RECHTBANK AMSTERDAM
Sector Bestuursrecht
zaaknummer: AWB 12/5261 AW
uitspraak van de voorzieningenrechter in de zaak tussen
[verzoekster],
wonende te [plaats],
verzoekster,
gemachtigde mr. B. Borst,
het college van burgemeester en wethouders van de gemeente Amsterdam,
verweerder,
gemachtigde mr. M. de Wit.
Verzoekster heeft een verzoek ingediend tot het treffen van een voorlopige voorziening. Dit verzoek hangt samen met het door verzoekster ingediende bezwaar tegen het besluit van verweerder van 16 augustus 2012.
De voorzieningenrechter heeft het verzoek ter zitting behandeld op 13 november 2012. Verzoekster is verschenen, bijgestaan door haar gemachtigde. Verweerder is vertegenwoordigd door zijn voornoemde gemachtigde. Tevens is namens verweerder ter zitting verschenen [A], teamleider Staf Bureau Erfpacht en [B], P&O adviseur.
1.1 Op grond van artikel 8:81 van de Algemene wet bestuursrecht (Awb) gaat de voorzieningenrechter na of onverwijlde spoed, gelet op de betrokken belangen, het treffen van een voorlopige voorziening vereist. Bij de daarvoor vereiste belangenafweging gaat het om een afweging van enerzijds het belang van de verzoeker dat een onverwijlde voorziening wordt getroffen en anderzijds het door de onmiddellijke uitvoering van het besluit te dienen belang.

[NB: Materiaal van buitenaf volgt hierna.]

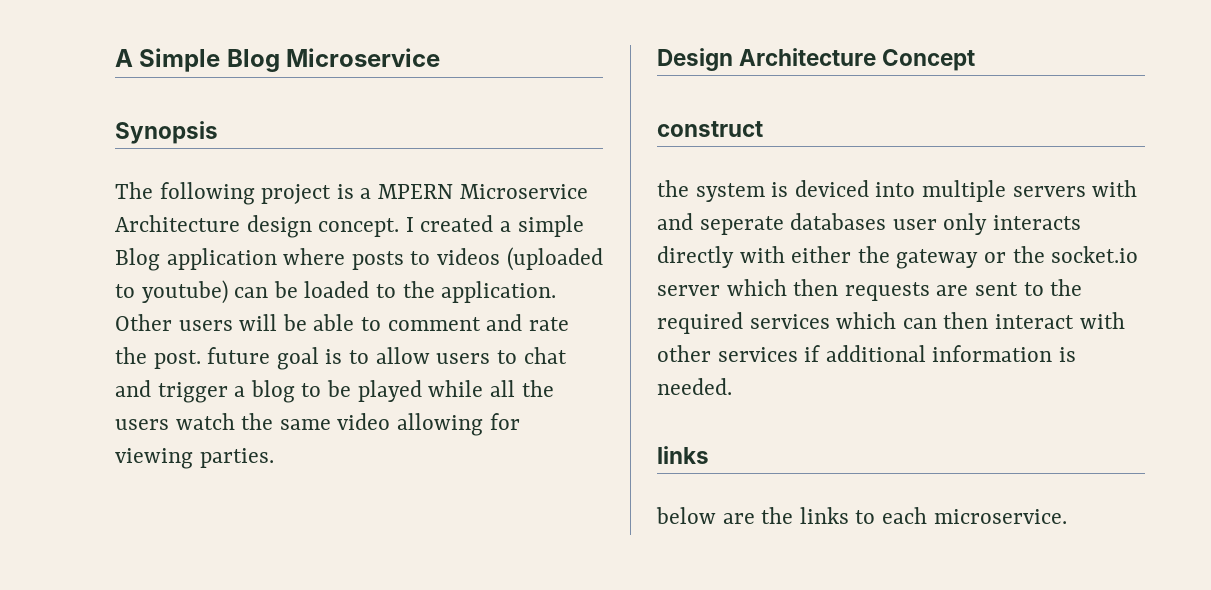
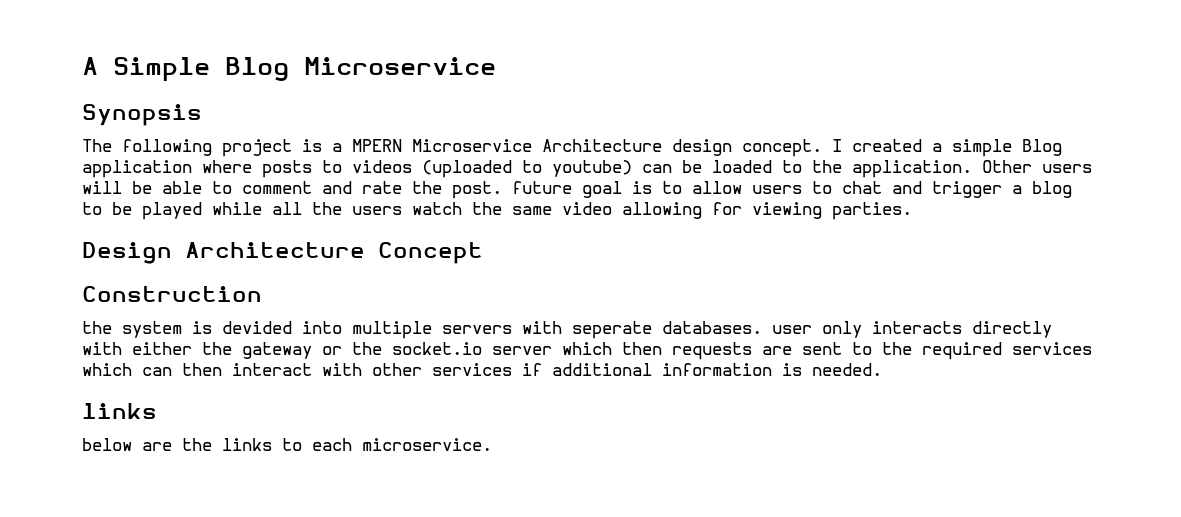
[657,121,763,137] construct -> [82,286,262,302] Construction
[794,180,869,197] deviced -> [222,321,292,334] devided
[657,213,887,235] and seperate databases -> [572,321,762,339] seperate databases.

2. Feiten en omstandigheden
2.1 Verzoekster is bij besluit van 29 februari 2009 aangesteld in tijdelijke dienst als Administrateur C bij de afdeling Bureau Erfpacht van verweerder, met ingang van 1 februari 2009 tot uiterlijk 1 februari 2010. Het salaris van verzoekster valt voor deze periode in salarisschaal 7, periodiek 8. Het besluit is genomen op grond van artikel 2.4 van de Nieuwe Rechtspositieregeling Gemeente Amsterdam (NRGA).
2.2 Bij besluit van 9 december 2009 is voormelde tijdelijke aanstelling van verzoekster met ingang van 1 februari 2010 verlengd tot 1 februari 2011. Het salaris van verzoekster valt voor deze periode in salarisschaal 7, periodiek 9.
2.3 Bij besluit van 10 december 2010 is voormelde tijdelijke aanstelling van verzoekster opnieuw verlengd met ingang van 1 februari 2011 tot 1 februari 2012. Het salaris van verzoekster valt voor deze periode in salarisschaal 7, periodiek 10.
2.4 Bij besluit van 27 december 2011 is verzoekster meegedeeld dat haar aanstelling in tijdelijke dienst voor bepaalde tijd eindigt per 1 februari 2012.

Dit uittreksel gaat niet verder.